Troisiemo, « Le commerce des abrutis est un marché à pertes ajoutées : ils commencent par vous faire perdre du temps et finissent inévitablement par vous taper cent balles. Car la bêtise reste encore le plus sûr moyen d'être pauvre. Il peut cependant arriver de commercer avec un génie sans le sou, certes, vous finirez par lui donner cent balles, mais considérant la pauvreté de votre esprit, vous pourrez vous vanter qu'il vous a fréquenté sur un pied d'égalité. »

Considérant bien sûr que je n'avais certes pas un rond mais que, loin d'être un artiste, j'étais un génie. Ce qui m'amena naturellement au quatriemo (et dernio) :

« Il y a tant de choses sans intérêt dans le monde qu'on ne finit par ne s'intéresser qu'à soi. Qui est généralement la chose la moins intéressante du monde puisqu'on la connaît déjà. Ce qui me fait croire que ne s'intéresser à rien reste la seule façon d'attendre la mort sans trop perdre son temps. »

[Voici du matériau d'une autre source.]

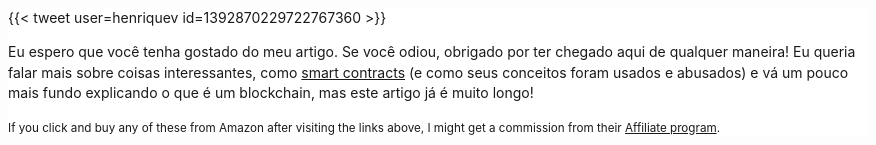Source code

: {{< tweet user=henriquev id=1392870229722767360 >}}

Eu espero que você tenha gostado do meu artigo.
Se você odiou, obrigado por ter chegado aqui de qualquer maneira!
Eu queria falar mais sobre coisas interessantes, como [smart contracts](https://en.wikipedia.org/wiki/Smart_contract) (e como seus conceitos foram usados e abusados) e vá um pouco mais fundo explicando o que é um blockchain, mas este artigo já é muito longo!

<small>If you click and buy any of these from Amazon after visiting the links above, I might get a commission from their [Affiliate program](https://affiliate-program.amazon.com/).</small>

J'en conclus donc aussitôt que l'artiste n'est rien d'autre que monsieur tout le monde, c'est à dire un égocentrique forcené, tête de gondole d'une société où l'instinct de la possession a depuis longtemps dépassé l'instinct de survie. Et si on a envie de lui tailler des pipes, c'est bien parce qu'il nous rend notre égoïsme bien sympathique... quand on est sur les bancs publics évidemment.